Sofisma puro. Aceitando que existe um direito à vida por parte do feto, as cláusulas de não punibilidade previstas na actual lei não podem ser aceitáveis. É certo que não existem valores absolutos à luz do direito penal, contudo não deixa de existir uma hierarquia entre os vários bens protegidos pelo direito penal, hierarquia essa que tem o direito à vida como valor supremo(ainda que, repita-se, não absoluto).
É fácil e conveniente usar o caracter não absoluto dos bens jurídicos para poder enxertar à força toda e qualquer cláusula de não punibilidade.

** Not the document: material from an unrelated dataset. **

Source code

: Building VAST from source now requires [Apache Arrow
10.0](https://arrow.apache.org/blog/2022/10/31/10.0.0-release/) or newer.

Aliás, tratando-se de direito à vida, continuo sem perceber a descriminação gritante que pessoas como o Francisco votam a essas pessoas que são os fetos e que, só por não terem nascido completos e com vida, não têm a protecção que o Francisco tem, por exemplo, com a tipificação do crime de homicídio. Pior. Os fetos podem até perder o seu direito à vida graças a clausulas de exclusão que o Francisco, vá se lá saber porquê, não admite no caso de se tratar de uma pessoa nascida. Porque não admitir que,"traduzindo o melhor equilíbrio de todos os dados em jogo", se possa, por exemplo, matar uma pessoa para lá da situação de legítima defesa?

Deixe lá a táctica política e o pragmatismo eleitoral e seja consequente naquilo que defende. Fazia melhor figura.

Cumprimentos
 
Será que os juristas dos diversos ramos não entendem que a questão que temos presente os transcende? Falta-lhes inteligência?
Têm, com certeza, direito a opinião sobre se o aborto é crime ou vai deixar de ser - e, por favor, deixem lá essa coisa das dez semanas. Ou é ou não é.
Terão imenso com que se entreter depois se, no final, a Lei tiver de ser alterada.
Para já, o que importa é esclarecer as pessoas, o Povo, que o feto é um Ser Humano desde a sua concepção e que não há IVG porque uma vida não se interrompe. Ou seja, o aborto - um desmancho - é matar um Ser Humano.